BC IT Outsourcing 2021/22

23 Oct 2022

Another year, another IT public accounts summary. I’m finding it hard to tease a story out of this one.

On the one hand, the total has begun going up again, though not so far as to notch a new record.

On the other hand, for the first time in 10 years, the amount of money taken in by ESIT (formerly HP Advanced Systems (formerly EDS)) has plummeted.

Not only has has ESIT revenue gone into free-fall, the beneficiaries appear to be… Maximus and Deloitte? So not so much a reduction in outsourcing to international consultancies, as a reallocation.

Meanwhile, dollars to local firms seem to have flattened out.

What’s the story here? I have no idea. The reduction in dollars to ESIT seems like it might be reflective of an insourcing. The simultaneous increase in dollars to Deloitte and Maximus? I have no idea what might have driven that. In particular Maximus, which should have been swimming upstream after MSP premiums were eliminated.

I will make an effort to bring in the Health Authorities this year and get caught up on that piece of the puzzle, there may be some interesting trends there.

What you Need to Know

17 Oct 2022

Matt Asay’s piece today about the skills shortage in cloud got me to thinking about what constitutes the required knowledge to work on various projects, and how much implicit knowledge is bound up with any given “single” technology.

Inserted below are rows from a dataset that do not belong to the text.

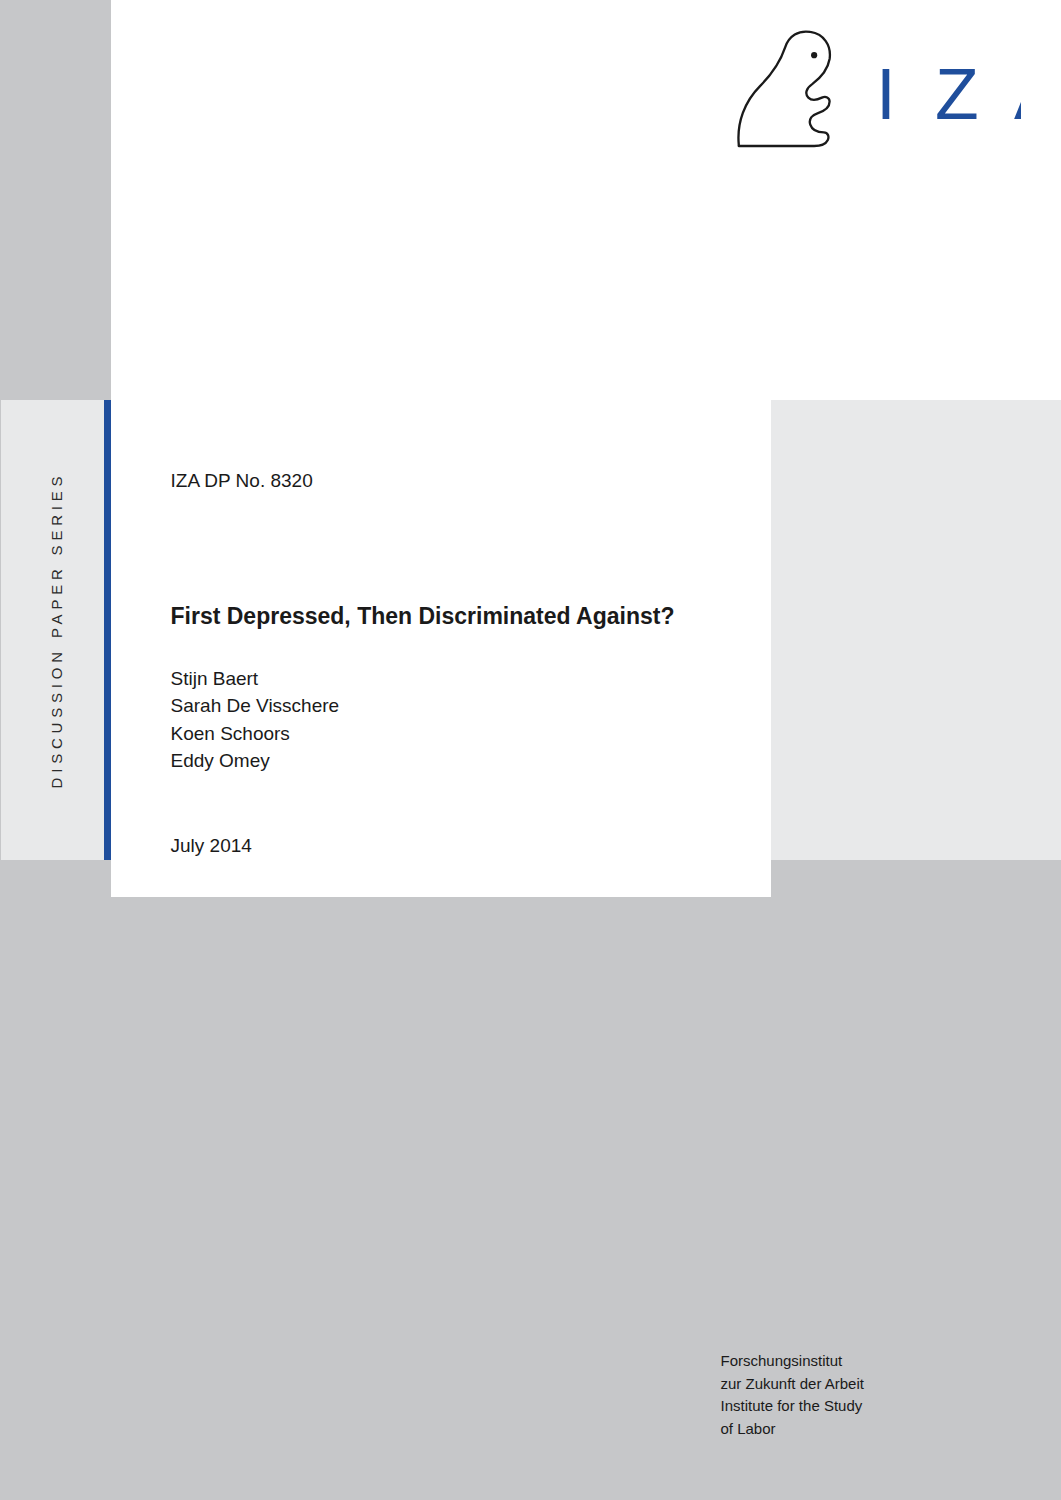I Z A
Discussion Paper Series
IZA DP No. 8320
First Depressed, Then Discriminated Against?
Stijn Baert Sarah De Visschere Koen Schoors Eddy Omey
July 2014
Forschungsinstitut zur Zukunft der Arbeit Institute for the Study of Labor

The cloud has a people problem (tl;dr? There's a skills shortage, per @cloudpundit, and multicloud, increasingly a reality, compounds the problem) https://t.co/7fwFEYRC3K by @mjasay for @InfoWorld
— Matt Asay (@mjasay) October 17, 2022

Like, what should you know to “do cloud”?

Doing Cloud

Well, “containers” I guess would be a core building block, but what does that imply? Some knowledge of Linux system administration, so you can understand things like the shell and environment. Lots of network administration as well, to understand routing rules and name resolution. Perhaps some package management so you can install some dependencies and build out others. Really, sounds like you need to understand all the things a late 90’s era sysop did. And we haven’t even started in on the actual cloud part yet!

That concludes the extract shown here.